**ФРАГМЕНТ СТРАНИЦЫ:**
__________________________________________________

Августовский денек был хорош, тёпел и ярок, осень приближалась. И теперь надо было как-то переварить вероятность того, что у меня рак.
На то чтобы осознать, что у меня – возможно, лишь возможно! – онкологическое заболевание, мне понадобилось два дня. Естественно, я рыдала, скрытно, по ночам, но отчаянно. Отчаяние вызывала мысль: «Но как же так, у меня же маленькие дети!» С решения навсегда ампутировать этот вопль из башки и начались мои соглашения с самой собой. Получилось их четыре, как мушкетеров у Дюма.
Первое. Мысль «А-а-а-а, у меня дети!» была объявлена табу. Как только эта изуверская фраза начинала вертеться в голове, слезы текли рекой, а посему – я ее запретила как заведомо зловредную. Иначе пришлось бы сразу ложиться в лужу слез и самоубиваться. Ага, щаз. Ампутируем.
Второе. Пожалуй, это было не соглашение, а осознание. Я поняла, что смерти как абстрактной категории я не боюсь. Вот так, скажем вместе, скажем громко: я не боюсь умирать! Поймите правильно, конечно, внутреннее напряжение вызывала у меня вероятность тяжелых физических страданий, но разве мы не женщины, разве за годы супружеской жизни, вынашивания и рождения детей, посещения гинеколога и общения с бурлящими кухонными котлами мы не притерпелись к боли? Ну, вы поняли: помирать так помирать, что такого-то? Однако резкий протест вызывала мысль о преждевременной смерти. Смерть в моей ситуации еще лет двадцать казалась мне чертовски преждевременной. Да что там – позорной капитуляцией, бегством с полей родительских сражений!
Отсюда логично вытекало третье – тоже не совсем соглашение, скорее заявление: в ближайшие годы я не умру, я буду биться за каждый год, за время.
И четвертое. Моя жизнь не может стать болезнью и только болезнью, наоборот – болезнь должна скромненько вписаться в мою жизнь. Скажу сразу, что в реальности жизнь все же прогнулась под болезнь, но в целом у этой парочки получалось сосуществовать вполне благопристойно.

__________________________________________________

**СВЕДЕНИЯ:**
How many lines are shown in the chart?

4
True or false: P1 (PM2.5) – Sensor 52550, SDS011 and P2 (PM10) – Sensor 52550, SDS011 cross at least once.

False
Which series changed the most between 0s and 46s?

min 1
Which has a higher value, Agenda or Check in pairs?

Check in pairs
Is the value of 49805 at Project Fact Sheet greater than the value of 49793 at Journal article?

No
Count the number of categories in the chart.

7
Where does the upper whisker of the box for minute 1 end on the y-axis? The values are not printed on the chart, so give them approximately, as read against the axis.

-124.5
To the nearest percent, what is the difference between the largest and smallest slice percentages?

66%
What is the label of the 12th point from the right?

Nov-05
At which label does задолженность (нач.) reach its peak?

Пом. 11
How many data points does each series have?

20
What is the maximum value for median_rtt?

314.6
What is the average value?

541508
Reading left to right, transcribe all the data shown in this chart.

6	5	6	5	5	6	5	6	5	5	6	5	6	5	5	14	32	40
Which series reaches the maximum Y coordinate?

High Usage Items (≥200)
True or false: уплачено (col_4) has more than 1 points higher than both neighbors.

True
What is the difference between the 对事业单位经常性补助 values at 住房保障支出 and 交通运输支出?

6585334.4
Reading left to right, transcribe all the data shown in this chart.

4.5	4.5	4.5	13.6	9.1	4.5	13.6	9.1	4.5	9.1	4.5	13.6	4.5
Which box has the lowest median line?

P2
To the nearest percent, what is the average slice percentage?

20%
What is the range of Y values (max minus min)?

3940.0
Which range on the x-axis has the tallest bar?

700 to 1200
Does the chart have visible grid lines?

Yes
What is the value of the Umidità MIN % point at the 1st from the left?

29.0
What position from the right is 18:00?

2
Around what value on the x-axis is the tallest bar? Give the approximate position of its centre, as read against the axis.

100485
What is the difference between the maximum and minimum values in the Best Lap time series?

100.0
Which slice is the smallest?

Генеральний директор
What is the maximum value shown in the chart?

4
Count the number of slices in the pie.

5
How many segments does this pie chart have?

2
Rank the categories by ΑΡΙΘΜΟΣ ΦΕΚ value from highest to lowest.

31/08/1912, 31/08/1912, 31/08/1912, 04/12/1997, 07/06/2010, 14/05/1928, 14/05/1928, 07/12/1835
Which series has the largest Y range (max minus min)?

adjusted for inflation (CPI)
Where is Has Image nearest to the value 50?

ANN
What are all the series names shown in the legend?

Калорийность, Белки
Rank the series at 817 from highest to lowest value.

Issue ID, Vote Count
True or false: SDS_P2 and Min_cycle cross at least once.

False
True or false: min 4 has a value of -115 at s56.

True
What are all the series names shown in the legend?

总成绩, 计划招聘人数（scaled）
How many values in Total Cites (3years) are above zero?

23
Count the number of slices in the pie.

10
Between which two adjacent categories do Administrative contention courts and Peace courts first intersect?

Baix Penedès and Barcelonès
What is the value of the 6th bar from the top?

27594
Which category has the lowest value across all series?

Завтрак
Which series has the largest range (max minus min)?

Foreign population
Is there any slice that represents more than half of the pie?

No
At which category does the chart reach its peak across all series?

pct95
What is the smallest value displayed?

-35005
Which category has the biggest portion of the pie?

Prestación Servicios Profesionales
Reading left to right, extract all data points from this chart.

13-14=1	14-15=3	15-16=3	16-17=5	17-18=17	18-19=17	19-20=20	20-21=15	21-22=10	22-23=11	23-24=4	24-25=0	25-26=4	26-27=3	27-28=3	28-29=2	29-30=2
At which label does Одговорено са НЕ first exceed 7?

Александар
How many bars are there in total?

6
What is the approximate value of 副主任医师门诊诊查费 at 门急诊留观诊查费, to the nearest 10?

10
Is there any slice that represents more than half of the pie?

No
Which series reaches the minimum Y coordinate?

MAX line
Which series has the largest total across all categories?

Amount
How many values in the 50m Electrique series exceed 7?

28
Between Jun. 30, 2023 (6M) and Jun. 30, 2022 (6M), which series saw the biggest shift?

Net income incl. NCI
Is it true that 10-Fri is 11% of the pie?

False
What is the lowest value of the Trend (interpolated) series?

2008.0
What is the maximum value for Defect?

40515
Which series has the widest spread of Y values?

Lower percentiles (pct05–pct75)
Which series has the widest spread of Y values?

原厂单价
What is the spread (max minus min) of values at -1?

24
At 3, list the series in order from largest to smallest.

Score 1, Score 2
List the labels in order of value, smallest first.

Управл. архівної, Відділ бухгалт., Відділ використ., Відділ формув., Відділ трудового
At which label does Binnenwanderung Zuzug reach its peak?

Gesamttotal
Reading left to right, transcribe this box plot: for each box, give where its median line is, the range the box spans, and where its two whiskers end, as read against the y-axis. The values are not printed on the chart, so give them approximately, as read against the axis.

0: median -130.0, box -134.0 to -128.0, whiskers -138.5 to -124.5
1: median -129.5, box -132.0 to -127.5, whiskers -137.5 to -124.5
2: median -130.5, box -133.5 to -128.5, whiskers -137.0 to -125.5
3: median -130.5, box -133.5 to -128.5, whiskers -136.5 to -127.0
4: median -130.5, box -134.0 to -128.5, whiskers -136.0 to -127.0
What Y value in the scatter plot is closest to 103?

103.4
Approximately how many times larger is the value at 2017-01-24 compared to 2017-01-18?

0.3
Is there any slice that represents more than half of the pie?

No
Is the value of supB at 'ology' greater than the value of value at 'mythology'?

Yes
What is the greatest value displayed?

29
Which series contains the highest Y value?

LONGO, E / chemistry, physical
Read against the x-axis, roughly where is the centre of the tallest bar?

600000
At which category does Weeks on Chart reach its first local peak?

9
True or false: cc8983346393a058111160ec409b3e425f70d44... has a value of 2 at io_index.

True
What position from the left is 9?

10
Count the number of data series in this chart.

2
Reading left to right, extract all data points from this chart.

__________________________________________________

**ЗАДАНИЕ:** Процитируйте дословно ту часть отрывка о болезни, которая начинается со слов «Второе. Пожалуй, это» и заканчивается словами «полей родительских сражений!».

**ВАШ ОТВЕТ:**
Второе. Пожалуй, это было не соглашение, а осознание. Я поняла, что смерти как абстрактной категории я не боюсь. Вот так, скажем вместе, скажем громко: я не боюсь умирать! Поймите правильно, конечно, внутреннее напряжение вызывала у меня вероятность тяжелых физических страданий, но разве мы не женщины, разве за годы супружеской жизни, вынашивания и рождения детей, посещения гинеколога и общения с бурлящими кухонными котлами мы не притерпелись к боли? Ну, вы поняли: помирать так помирать, что такого-то? Однако резкий протест вызывала мысль о преждевременной смерти. Смерть в моей ситуации еще лет двадцать казалась мне чертовски преждевременной. Да что там – позорной капитуляцией, бегством с полей родительских сражений!